[Provided records]

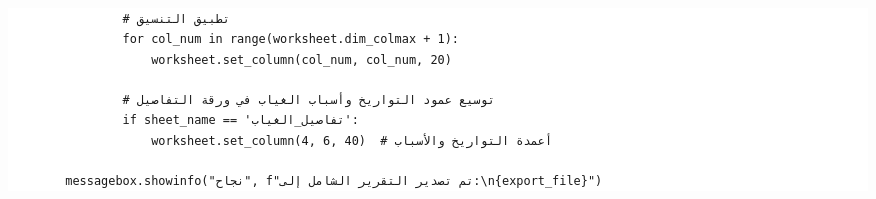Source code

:                     # تطبيق التنسيق
                    for col_num in range(worksheet.dim_colmax + 1):
                        worksheet.set_column(col_num, col_num, 20)

                    # توسيع عمود التواريخ وأسباب الغياب في ورقة التفاصيل
                    if sheet_name == 'تفاصيل_الغياب':
                        worksheet.set_column(4, 6, 40)  # أعمدة التواريخ والأسباب

            messagebox.showinfo("نجاح", f"تم تصدير التقرير الشامل إلى:\n{export_file}")
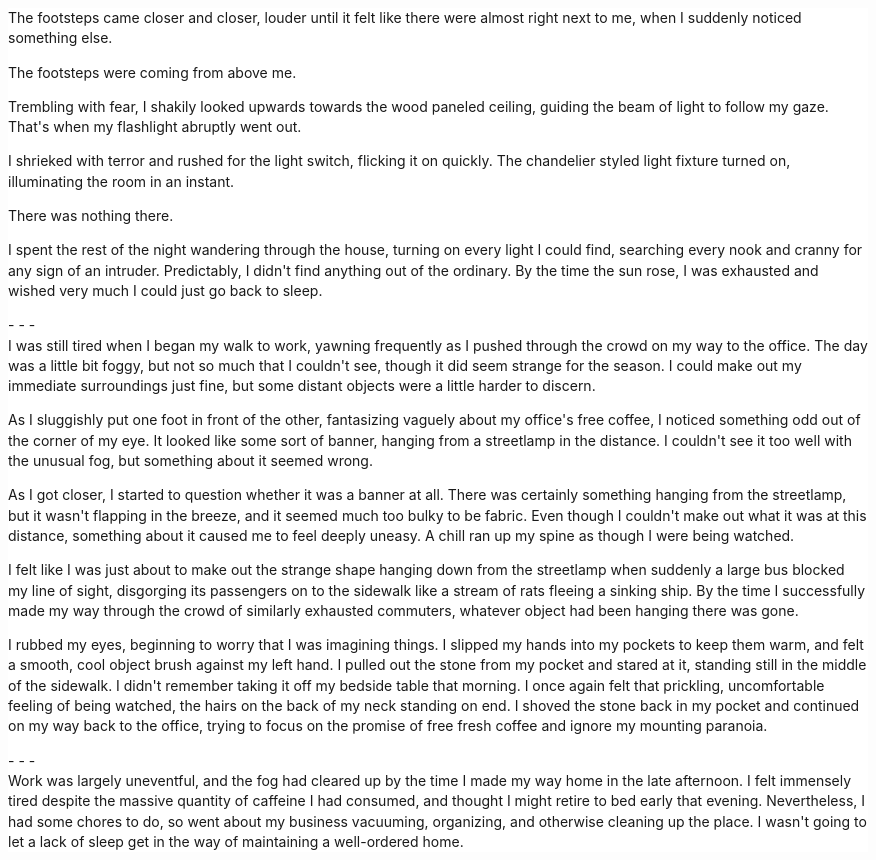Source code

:   
The footsteps came closer and closer, louder until it felt like there were almost right next to me, when I suddenly noticed something else.

  
The footsteps were coming from above me. 

  
Trembling with fear, I shakily looked upwards towards the wood paneled ceiling, guiding the beam of light to follow my gaze. That's when my flashlight abruptly went out.

  
I shrieked with terror and rushed for the light switch, flicking it on quickly. The chandelier styled light fixture turned on, illuminating the room in an instant.

  
There was nothing there.

  
I spent the rest of the night wandering through the house, turning on every light I could find, searching every nook and cranny for any sign of an intruder. Predictably, I didn't find anything out of the ordinary. By the time the sun rose, I was exhausted and wished very much I could just go back to sleep.  

  
\- - -  
I was still tired when I began my walk to work, yawning frequently as I pushed through the crowd on my way to the office. The day was a little bit foggy, but not so much that I couldn't see, though it did seem strange for the season. I could make out my immediate surroundings just fine, but some distant objects were a little harder to discern.

  
As I sluggishly put one foot in front of the other, fantasizing vaguely about my office's free coffee, I noticed something odd out of the corner of my eye. It looked like some sort of banner, hanging from a streetlamp in the distance. I couldn't see it too well with the unusual fog, but something about it seemed wrong.

  
As I got closer, I started to question whether it was a banner at all. There was certainly something hanging from the streetlamp, but it wasn't flapping in the breeze, and it seemed much too bulky to be fabric. Even though I couldn't make out what it was at this distance, something about it caused me to feel deeply uneasy. A chill ran up my spine as though I were being watched. 

  
I felt like I was just about to make out the strange shape hanging down from the streetlamp when suddenly a large bus blocked my line of sight, disgorging its passengers on to the sidewalk like a stream of rats fleeing a sinking ship. By the time I successfully made my way through the crowd of similarly exhausted commuters, whatever object had been hanging there was gone.

  
I rubbed my eyes, beginning to worry that I was imagining things. I slipped my hands into my pockets to keep them warm, and felt a smooth, cool object brush against my left hand. I pulled out the stone from my pocket and stared at it, standing still in the middle of the sidewalk. I didn't remember taking it off my bedside table that morning. I once again felt that prickling, uncomfortable feeling of being watched, the hairs on the back of my neck standing on end. I shoved the stone back in my pocket and continued on my way back to the office, trying to focus on the promise of free fresh coffee and ignore my mounting paranoia.

  
\- - -  
Work was largely uneventful, and the fog had cleared up by the time I made my way home in the late afternoon. I felt immensely tired despite the massive quantity of caffeine I had consumed, and thought I might retire to bed early that evening. Nevertheless, I had some chores to do, so went about my business vacuuming, organizing, and otherwise cleaning up the place. I wasn't going to let a lack of sleep get in the way of maintaining a well-ordered home.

[/Provided records]

● What this task involves: Retype exactly, and only, the lines above from the one where "As I got closer, I" occurs up to and including the one where "I felt like" occurs.

● Result of the exercise:
As I got closer, I started to question whether it was a banner at all. There was certainly something hanging from the streetlamp, but it wasn't flapping in the breeze, and it seemed much too bulky to be fabric. Even though I couldn't make out what it was at this distance, something about it caused me to feel deeply uneasy. A chill ran up my spine as though I were being watched. 

  
I felt like I was just about to make out the strange shape hanging down from the streetlamp when suddenly a large bus blocked my line of sight, disgorging its passengers on to the sidewalk like a stream of rats fleeing a sinking ship. By the time I successfully made my way through the crowd of similarly exhausted commuters, whatever object had been hanging there was gone.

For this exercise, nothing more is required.